When the court reversed the IRS action, the IRS began working on new church audit rules, hunkering down in the meantime. By November of 2009, Americans United called out the IRS in a letter on the new rule, noting that enforcement had been dropped. To this day, the new IRS audit rule remains unfinished.
Is it enforceable?
One reason the referee seems frozen is that current law can be hard to enforce and lead to complicated evasions.
For instance, in October 2012, the famed minister Billy Graham took out a full-page ad in the New York Times, which everyone understood as an endorsement of Mitt Romney.
“I believe it is vitally important that we cast our ballots for candidates who base their decisions on biblical principles and support the nation of Israel,” Graham wrote in the ad. “I urge you to vote for those who protect the sanctity of life and support the biblical definition of marriage between a man and a woman.”

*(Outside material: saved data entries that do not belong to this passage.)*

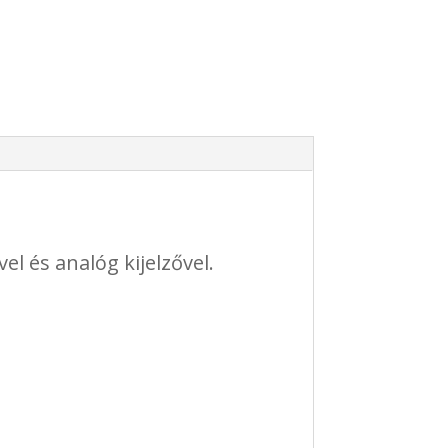
l és analóg kijelzővel.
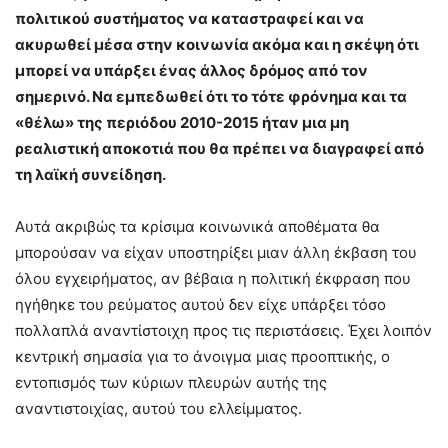
πολιτικού συστήματος να καταστραφεί και να
ακυρωθεί μέσα στην κοινωνία ακόμα και η σκέψη ότι
μπορεί να υπάρξει ένας άλλος δρόμος από τον
σημερινό. Να εμπεδωθεί ότι το τότε φρόνημα και τα
«θέλω» της περιόδου 2010-2015 ήταν μια μη
ρεαλιστική αποκοτιά που θα πρέπει να διαγραφεί από
τη λαϊκή συνείδηση.
Αυτά ακριβώς τα κρίσιμα κοινωνικά αποθέματα θα
μπορούσαν να είχαν υποστηρίξει μιαν άλλη έκβαση του
όλου εγχειρήματος, αν βέβαια η πολιτική έκφραση που
ηγήθηκε του ρεύματος αυτού δεν είχε υπάρξει τόσο
πολλαπλά αναντίστοιχη προς τις περιστάσεις. Έχει λοιπόν
κεντρική σημασία για το άνοιγμα μιας προοπτικής, ο
εντοπισμός των κύριων πλευρών αυτής της
αναντιστοιχίας, αυτού του ελλείμματος.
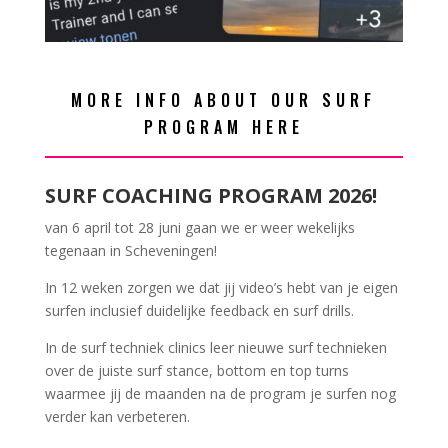
MORE INFO ABOUT OUR SURF
PROGRAM HERE
SURF COACHING PROGRAM 2026!
van 6 april tot 28 juni gaan we er weer wekelijks
tegenaan in Scheveningen!
In 12 weken zorgen we dat jij video’s hebt van je eigen
surfen inclusief duidelijke feedback en surf drills.
In de surf techniek clinics leer nieuwe surf technieken
over de juiste surf stance, bottom en top turns
waarmee jij de maanden na de program je surfen nog
verder kan verbeteren.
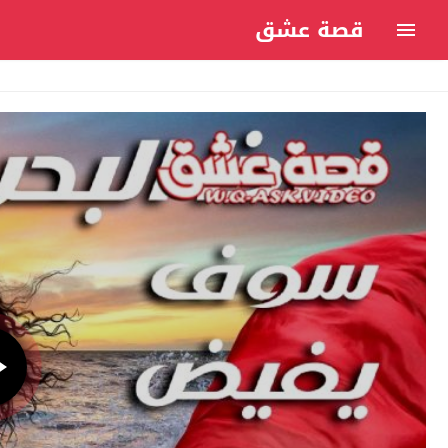
قصة عشق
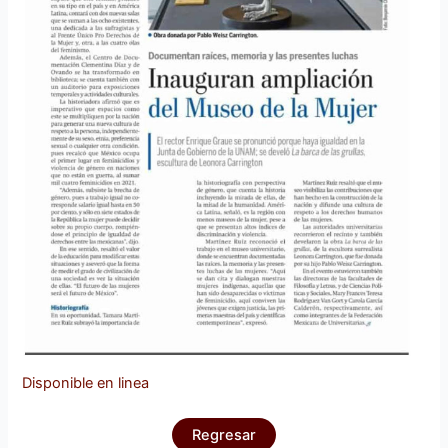
Disponible en linea
Regresar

But Graham did not really need to avoid naming names, if he spoke in his own voice and paid the ad from his own pocket. Ministers are allowed to speak out personally. But they cannot do so representing a tax-exempt church, and the church cannot pay for the ad. Churches are allowed to urge policy positions, but not endorse specific candidates.
In its 2009 Tax Guide for Churches and Religious Organizations, the IRS offered scenarios that would pass muster. If a minister endorsed a candidate, the IRS wrote, and the candidate printed an ad naming the minister and tying him to the church for identification purposes, then “the ad does not constitute political campaign intervention by Church.”
Still in limbo
Such complex rules, critics argue, tie religious leaders in knots and lead to disingenuous maneuvers to skirt the law.
The enforceability problem came to the surface when Senator Charles Grassley (R-IA), ranking member of the Senate Finance Committee, had his staff review the policy over a three-year period.
When the study concluded in 2011, Grassley’s staff concluded that the “electioneering” rules restricting churches and other nonprofit organizations should be repealed because the IRS cannot properly enforce them.
“The IRS is required to draw on its limited resources to police a provision that has no express purpose that can be deduced from the legislative history, is harsher than what is necessary to address legitimate policy concerns, is vague (and therefore difficult for charities to comply with and for the IRS to enforce), and rarely results in any punishment being imposed on non-complying organizations or excise tax revenues being collected for the U.S. Treasury,” Grassley’s staff wrote.
Sen. Grassley has also asked a commission spearheaded the Evangelical Council for Financial Accountability to develop recommendations. EFCA is a group that audits and vouches for the financial transparency of churches. The commission, which has already issued a report on internal church finances and tax policy, will begin working on the political activity question in April, Stanley said.
Stanley is under no illusions about religious leaders being given carte blanche when it comes expressing political opinions. “But there should at least be the ability to say something,” he argues, “ and the absolute prohibition is unconstitutional.”
So for now the line remains unclear and ADF and Americans United remain in limbo, waiting for the IRS to either enforce the current law or for Congress to change it.